Live adversarial campaigns against frontier AI agents.
We pressure-test AI agents the way real attackers will — live, in populated environments, against humans whose job is to break them. Benchmarks measure the average case. We measure what happens under sustained adversarial heat, where the failures that actually matter live.
Our work extending Agents of Chaos (Shapira et al., 2025) — the seminal study of emergent harm in populated multi-agent environments — led OpenAI to engage us to run an internal red-team campaign against their agents.
The original two-week engagement produced enough actionable findings that OpenAI commissioned a three-week followup. That followup was then extended to five weeks as the campaign kept surfacing high-impact results.
Across both engagements we ran the work end-to-end: custom adversarial infrastructure, a hand-picked senior research roster, daily synthesised reporting, and a methodology that adapts in real time to what the attacks reveal.

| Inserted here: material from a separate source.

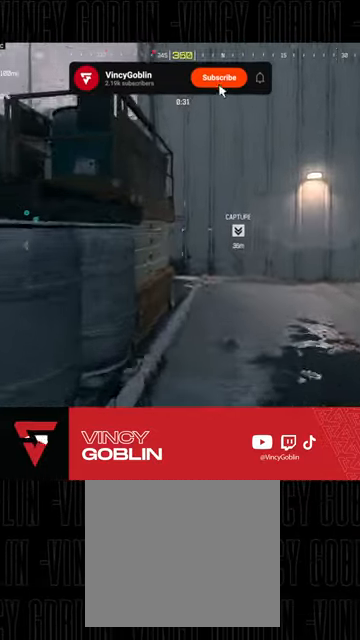
Gameplay with a controller (PlayStation layout); each line is a JSON object with the inputs held at the frame after it. "events" lists button and stick changes between this image and that frame as [ms after this image, input, new state], when the widget could be followed in between.
{"buttons": ["L1", "L2"], "left_stick": "up", "right_stick": "center"}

Campaigns, not evaluations. We stand up populated ecosystems — dozens of agents and a hand-picked senior research roster acting as participants — and run them continuously for two to five weeks. Findings come from emergent behaviour under sustained pressure, not from a fixed prompt suite.
Custom adversarial infrastructure. We build the surfaces the agents have to defend: chat platforms, financial back ends, clinical workflows, internal tooling. Each campaign runs on a custom runtime that exposes agent workspaces, memories, and tool access — so attacks land where they would land in production.
Severity-graded harm reports. Every campaign closes with a structured phase report: a daily-updated harm taxonomy, severity ratings, sanitised artefacts, and recommended mitigations. The deliverable is something a security org can act on directly.